A story was told to me that in Deep Space Nine, the reason that Bashir had such a brief romance with Leeta, and the reason Bashir didn't get Dax until the very last episode, was that the production staff was aware that there were a lot of ladies in love with the Bashir character, and they didn't want to get Bashir permanently attached during the series because of that. As the editor and publisher of the official newsletter of the Bashir fan club at the time, I know that the production crew of DS9, even if they didn't read fan fiction, were well aware of fan opinion of the various characters (nearly every character in DS9 had an official fan club), and occasionally that opinion did influence what showed up on the screen. I know that some of the actors read DS9 fan fiction, however, and wouldn't be surprised if some of the production crew knew about it, as well.
You end your account in the late 1980s just before the internet started to have an impact on fan fiction publishing. What do you see as the biggest changes in fan fiction -- Star Trek or otherwise -- since the end of your account?
As it happens, I have only rarely read fan fiction since the 1990s. I have been concentrating on my own professional writing and publishing, and haven't had the extra time to follow the current Internet fan fiction culture. (When I was heavily involved with fan fiction, I often thought that the time I spent on it was equivalent to a full-time job.)
From what little I do know, the Internet has changed the process significantly. When fan fiction was on the page, writers sent stories to the editor of a fanzine, and maybe had a couple of friends read it in addition, before publication. Once it was published, a fan fiction writer sometimes received feedback, and sometimes didn't. A lot of fan writers before the Internet complained about a lack of response. Of course, the readership base was a lot smaller---limited to the number of fanzines published, which often was in the hundreds at the most.
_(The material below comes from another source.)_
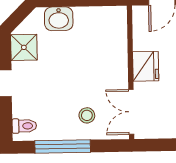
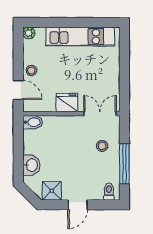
bidet: (118, 19) -> (33, 122), added
double door: (131, 112) -> (100, 114), swing flipped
Now a story on the Internet is instantly available for feedback, doesn't usually go through an editor (though I understand there's a "beta reader" system), and is potentially available to thousands, if not millions, of readers at a time and extensive commentary is not only possible, but common.
Joan Marie Verba earned a bachelor of physics degree from the University of Minnesota Institute of Technology and attended the graduate school of astronomy at Indiana University, where she was an associate instructor of astronomy for one year. She has worked as a computer programmer, editor, publisher, and health/weight loss coach. An experienced writer, she is the author of the nonfiction books Voyager: Exploring the Outer Planets, Boldly Writing, and Weight Loss Success, as well as the novels Countdown to Action, Action Alert, and Deadly Danger, plus numerous short stories and articles. She is a member of the Science Fiction and Fantasy Writers of America, and the Society of Children's Book Writers and Illustrators. She has served on the board of directors of both the Minnesota Science Fiction Society and the Mythopoeic Society.